Diagouraga sabía que la vida era difícil para él. Pero ahora, ella no solo estaba manteniendo a sus dos hijos, sino también a familiares de él: varias sobrinas, sobrinos y la madre enferma de Diawara.
Diagouraga, sola con sus pensamientos, a veces se enojaba con su esposo. ¿Y si le estaba siendo infiel en Italia? Trató de no pensar en eso. Al dormir sola en su cama doble con cabecera de madera y una colcha amarilla, extrañaba la intimidad que compartían.
Había pensado en dejar a su esposo, pero lo amaba. ¿Y cómo podía dejar a un hombre que solo estaba tratando de mejorar la situación de su familia?

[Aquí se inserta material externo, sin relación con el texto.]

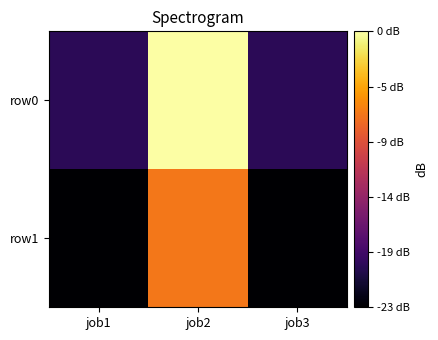

How many categories are shown in the chart?

3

Algunas mujeres todavía se someten a las reglas de hombres mayores que quedan a cargo mientras sus hijos están en el extranjero. En la aldea de Niaouli Tanoun, donde seis hombres se han ido a Europa, sus esposas se quejaron de que un suegro anciano les había prohibido caminar por ahí libremente, ni hablar de ganar dinero.

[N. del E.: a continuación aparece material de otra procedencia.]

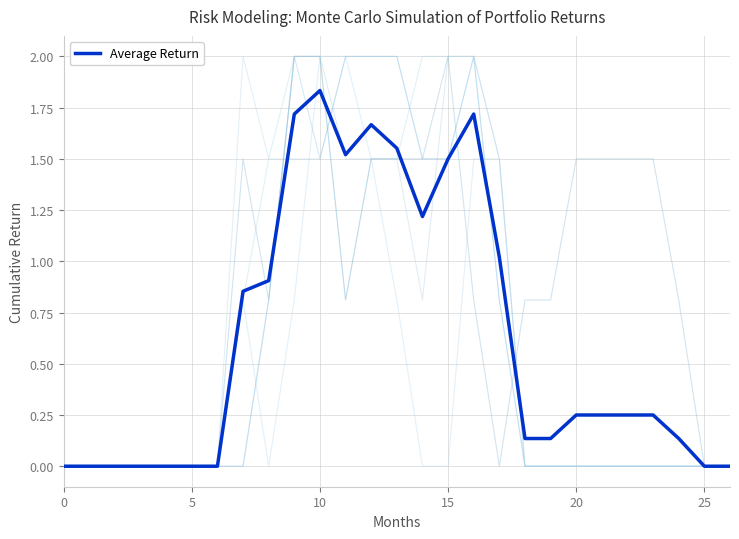

How many lines are shown in the chart?

7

Sin embargo, en otros lugares, las mujeres se han unido y vencido. En Magali, las esposas de los migrantes trabajan juntas en el campo, comparten cosechas y se prestan dinero. Las dirige Safy Diakhaby, de 28 años, cuyo esposo se fue a Europa cuando se embarazó hace once años.

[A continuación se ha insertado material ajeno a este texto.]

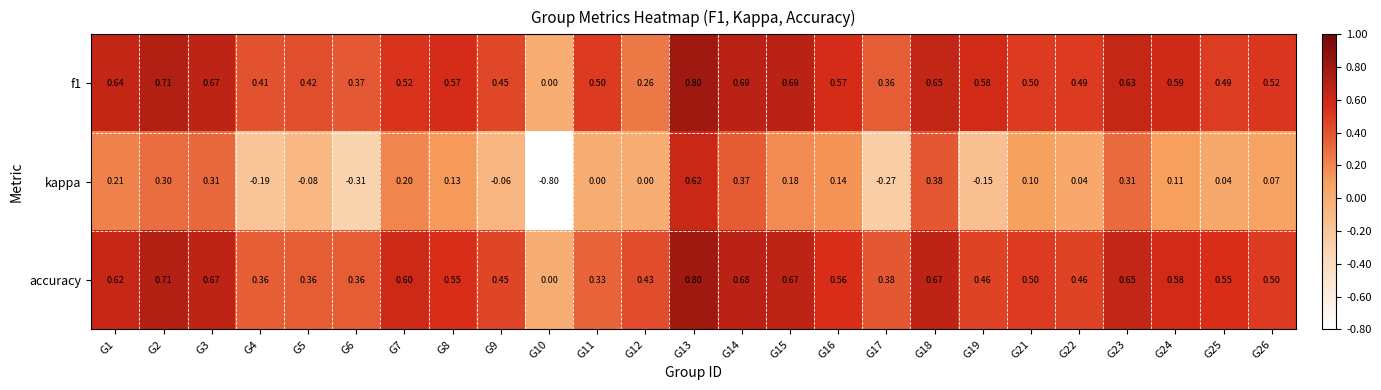

Which series changed the most between G2 and G13?

kappa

Lo había animado a irse. Él le ha enviado a casa suficiente efectivo para construir una vivienda de concreto, pero no para mantener a las 21 personas que viven en su hogar.
Contrató a un grupo de hombres para trabajar en el campo y, como sabía que tal vez se mostrarían reacios a escuchar a una mujer, les cocina el almuerzo como incentivo. Almacena cacahuates para venderlos cuando están fuera de temporada y comienzan a escasear. Ella comparte su abundancia con otras mujeres en problemas.
“Si no nos ayudamos, todas sufrimos”, comentó Diakhaby.
Khadijah Diagouraga descansando después de acarrear agua de un pozo cerca de su casa en la aldea de Koutia, Senegal, el 11 de junio de 2019. (Laura Boushnak/The New York Times).